Перстенёк с бирюзой - стр. 32
Только сделал шаг, как на пороге показалась Настасья: летник шитый, сапожки тонкой кожи, навеси долгие и блесткие. В руках у боярышни жбан взвара и две кружки. Посудину Настя держала перед собой, потопталась чуть испуганно, но себя пересилила:
– Взвару теплого, боярин, – поклонилась урядно, и все бы ничего, только вот навеси-то долгие…
Норов смотрел на боярышню, разумея, что сей миг засмеется: навесь при поклоне аккурат в жбан угодила и теперь полоскалась там, как исподнее в корыте. Настя так и стояла, согнув спину, косилась на ею же сотворенное нелепие, а вот дед Никеша не промолчал:
– Правильно, боярышня. Навесь-то, чай, из серебра? Коли почернеет, то во взваре отрава. Теперь стой и жди.
Норов не сдержался и прыснул коротким смешком, боярышня же разогнулась и глядела на капли ягодного взвара, пятнавшие нарядный распашной летник.
– Сей миг нового принесу, – прошептала, опустила глаза, уже налившиеся слезами, и бросилась вон из гридни.
Норов уж хотел догнать, сказать, что пил всякое, да похуже взвара с навесью, но его остановил зловредный писарь:
– Гляньте, осклабился. Ты вон лучше раздумай, влетит девке за попорченный летник, нет ли? Взвар-то с ягод, пойди отмой.
Не успел боярин ответ дать, мол, боярышня же, кто посмеет, как в гридню вошла чернавка и поставила на стол жбан и кружки. Поклонилась быстренько и проворной мышкой шмыгнула вон. Вслед за тем с бабьей половины послышались ругань и стук дверной. Потом все затихло, затих и злоязыкий дед Никеша.
Норов раздумывал, понимая, что Настасья виноватая: он и воев своих корил за косорукость, не спускал вины. Но знал Вадим и то, что из-за его сердитых слов Настасья обрядилась как на пир. И по всему выходило, что он, хозяин Порубежного, подвел девку под горячую руку боярыни Ульяны.
– Да гори все! – вызверился Норов. – Об чем раздумываю? Дел и без того много! – с теми словами выскочил из гридни и пошел в ложницу, забрать кафтан потеплее.

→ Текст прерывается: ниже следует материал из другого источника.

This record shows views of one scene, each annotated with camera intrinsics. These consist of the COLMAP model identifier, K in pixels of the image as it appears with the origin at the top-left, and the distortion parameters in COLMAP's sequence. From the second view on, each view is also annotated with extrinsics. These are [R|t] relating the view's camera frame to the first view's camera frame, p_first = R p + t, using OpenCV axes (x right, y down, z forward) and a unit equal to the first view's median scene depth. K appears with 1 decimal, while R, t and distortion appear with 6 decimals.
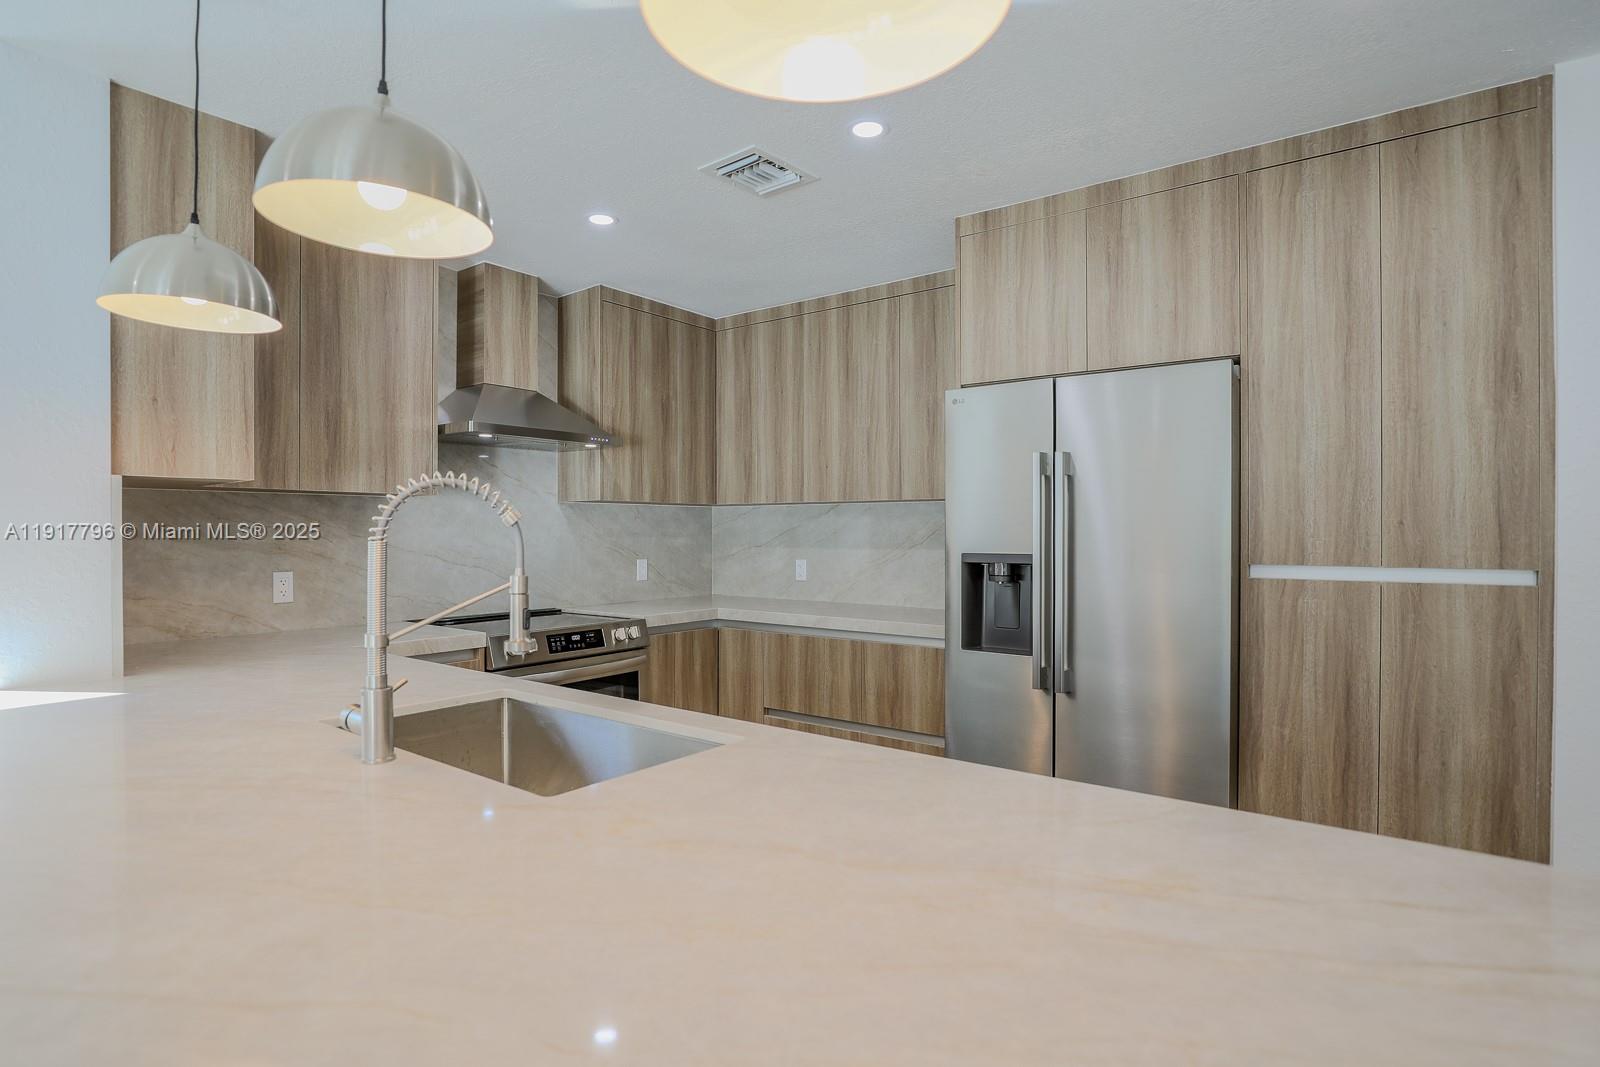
lens RADIAL K [[786.5, 0, 741.2], [0, 786.5, 534.8], [0, 0, 1]] dist [-0.019743, 0.000096]
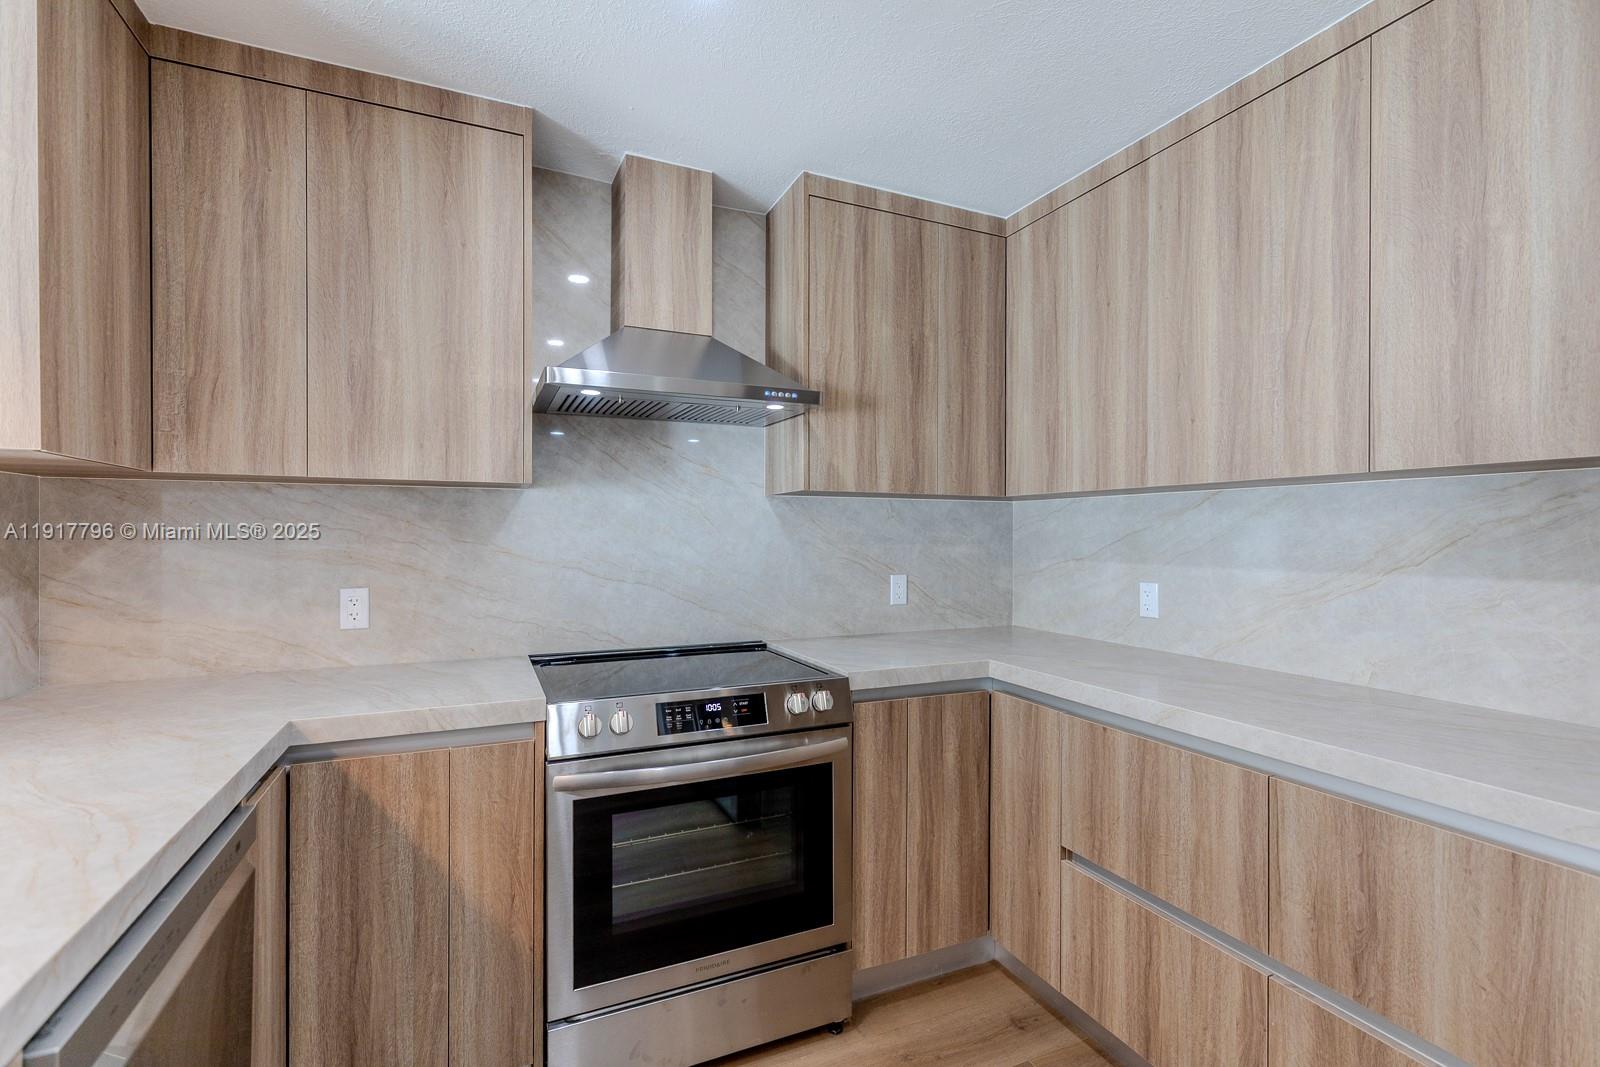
lens RADIAL K [[685.5, 0, 786.9], [0, 685.5, 536.2], [0, 0, 1]] dist [0.006371, -0.000549]
pose [[0.897673, 0.003604, -0.440647, 0.086751], [-0.004703, 0.999988, -0.001400, -0.004562], [0.440636, 0.003329, 0.897680, 0.582923]]
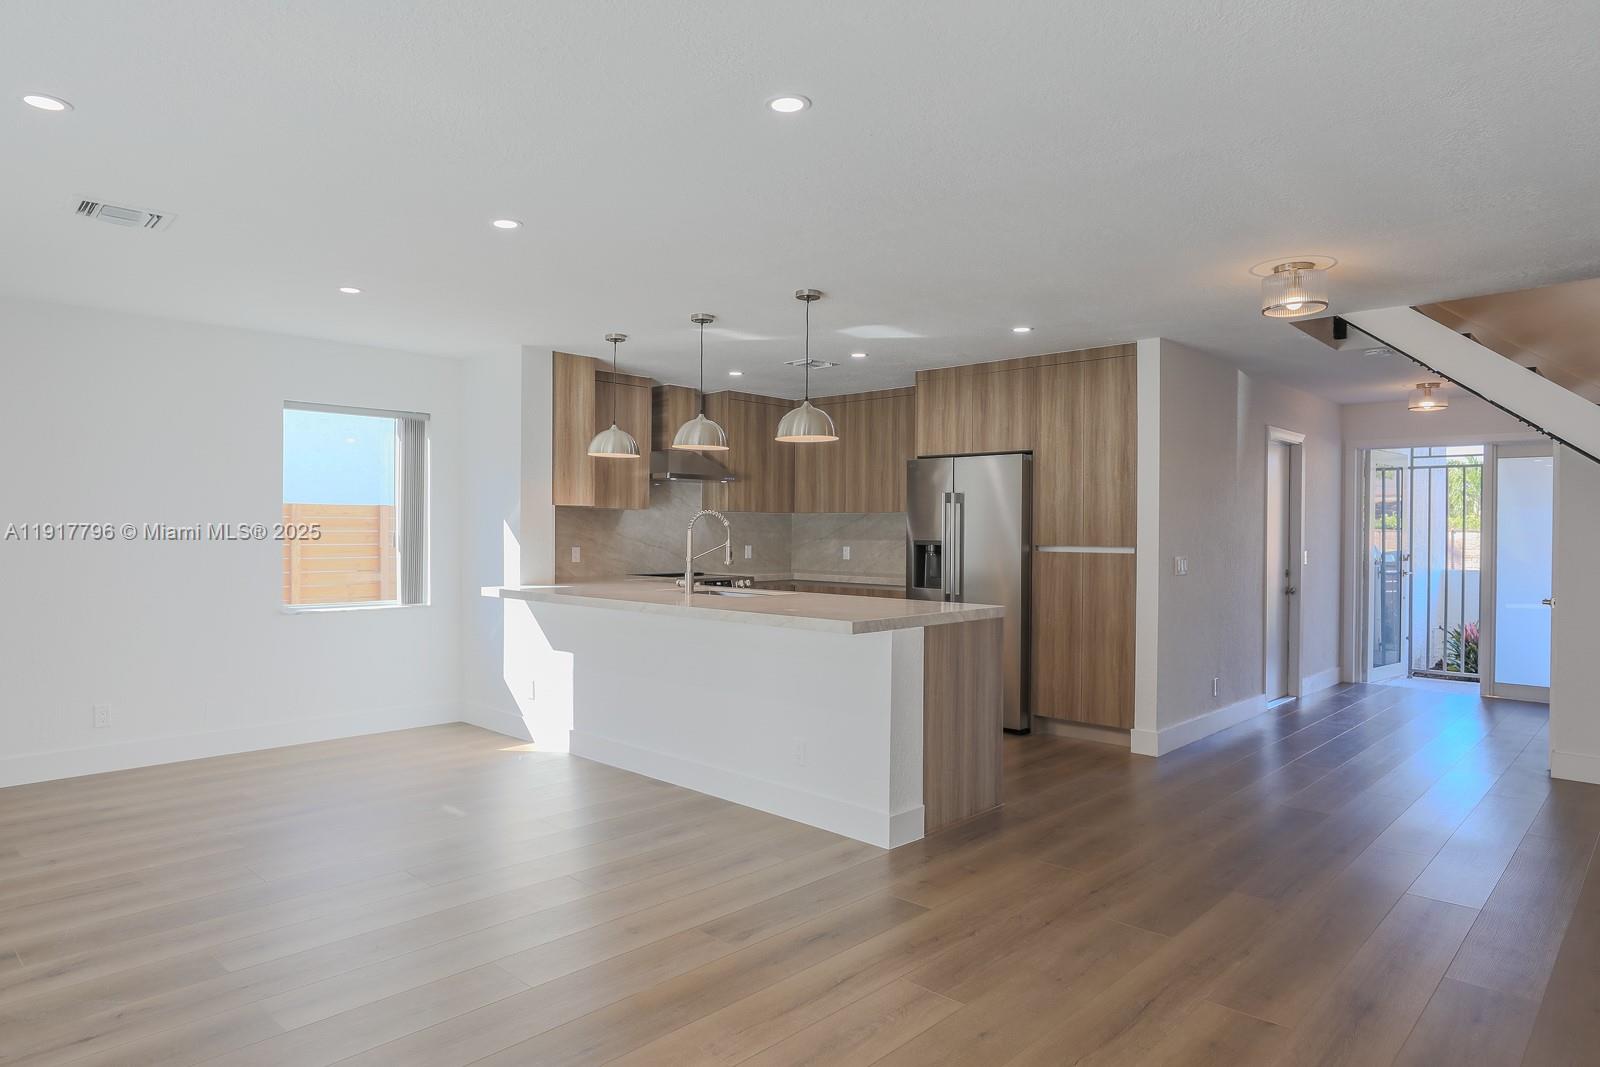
lens RADIAL K [[824.2, 0, 674.6], [0, 824.2, 531.7], [0, 0, 1]] dist [-0.048812, -0.004129]
pose [[0.983824, 0.007542, -0.178981, 0.046023], [-0.007866, 0.999968, -0.001102, 0.007338], [0.178967, 0.002492, 0.983852, -1.090145]]
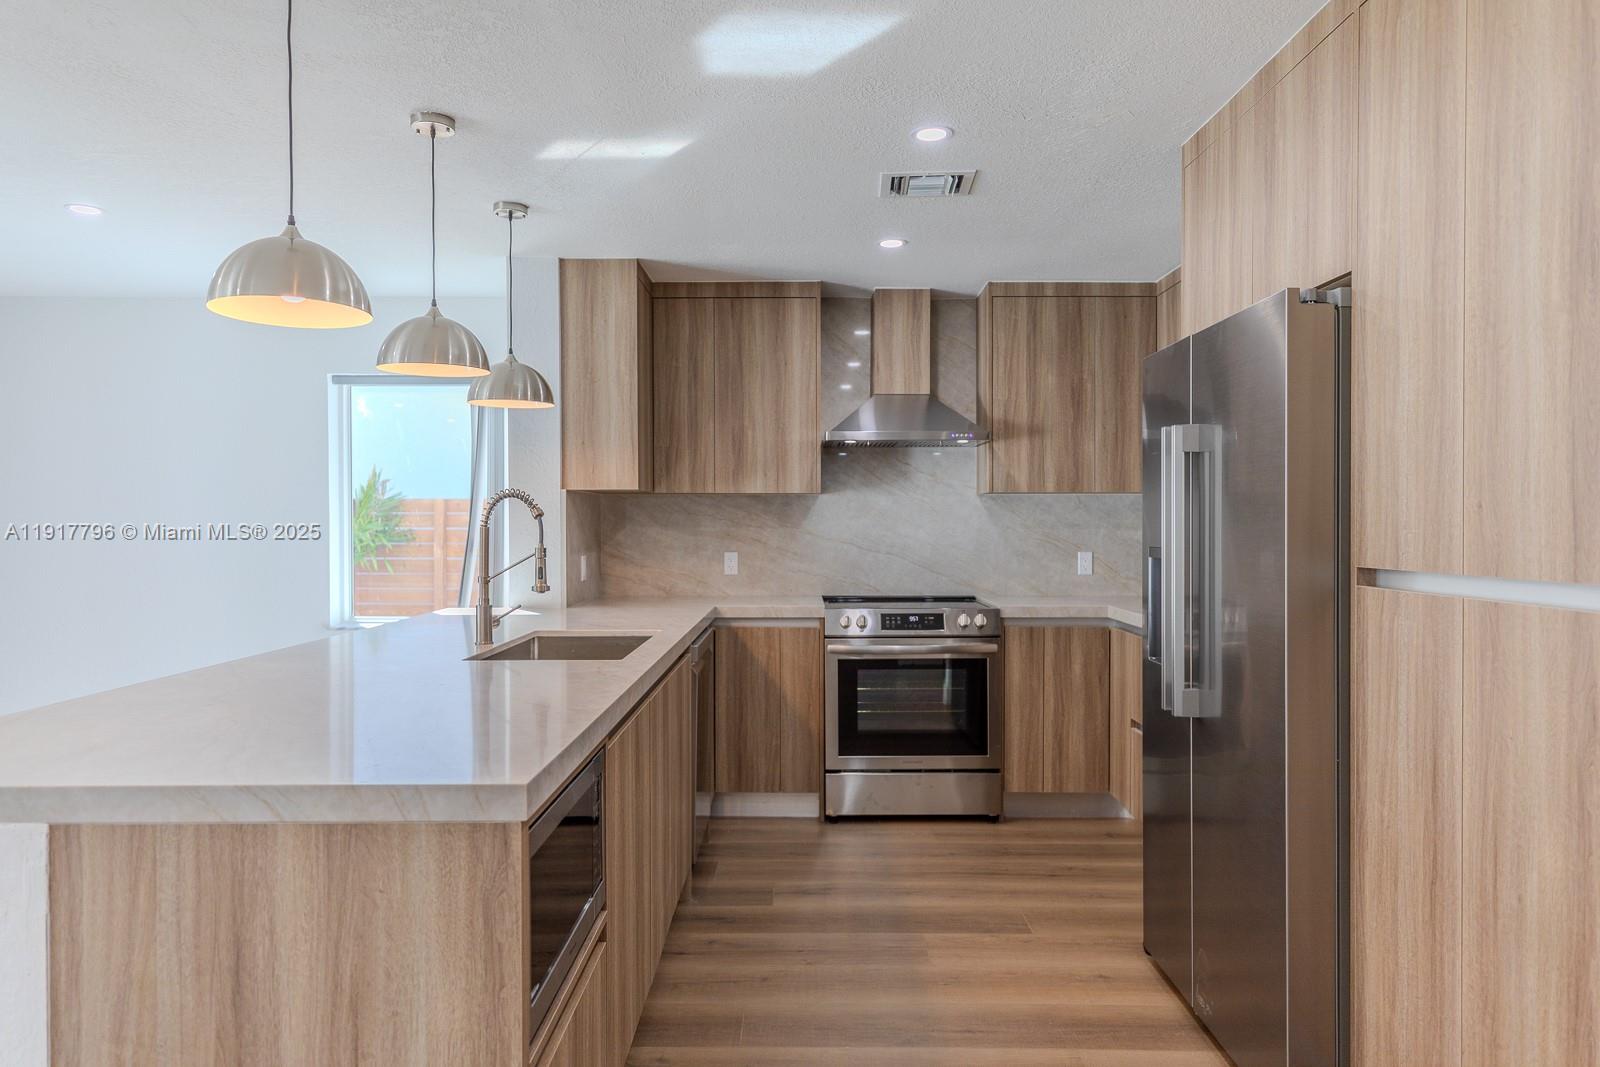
lens RADIAL K [[900.8, 0, 833.0], [0, 900.8, 530.2], [0, 0, 1]] dist [0.007002, -0.001451]
pose [[0.666531, 0.004812, -0.745462, 0.711789], [-0.003135, 0.999988, 0.003652, 0.002278], [0.745471, -0.000097, 0.666538, 0.077820]]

Метался по ложне, пока не наткнулся на оконце. Вмиг распахнул ставни и вдохнул сырого весеннего духа. Полегчать-то полегчало, но ненадолго.
Из-за угла хоромины вышла Настасья: шубка старенькая, сапожки стоптанные, навесей как не бывало. Шла, склонив голову и прижав руку к уху. Добралась до узенькой лавки, что втиснулась меж двух приземистых сараек и рухнула на нее, как подкошенная. Спустя миг Норов услышал голосок, да жалостливый такой, хоть рыдай:
– Дурочка безрукая… – шептала. – Да что ж я такая никчемная…
Норов прикрылся ставней, смотрел сквозь малую щель на боярышню и злобился. Сидит, глупая, в самом уголку, себя казнит, да и отсюда видно, что ухо – краснее некуда. Иная бы злостью исходила на тёткину науку, ругалась бы, ногой топала, а эта убивается, едва не плачет.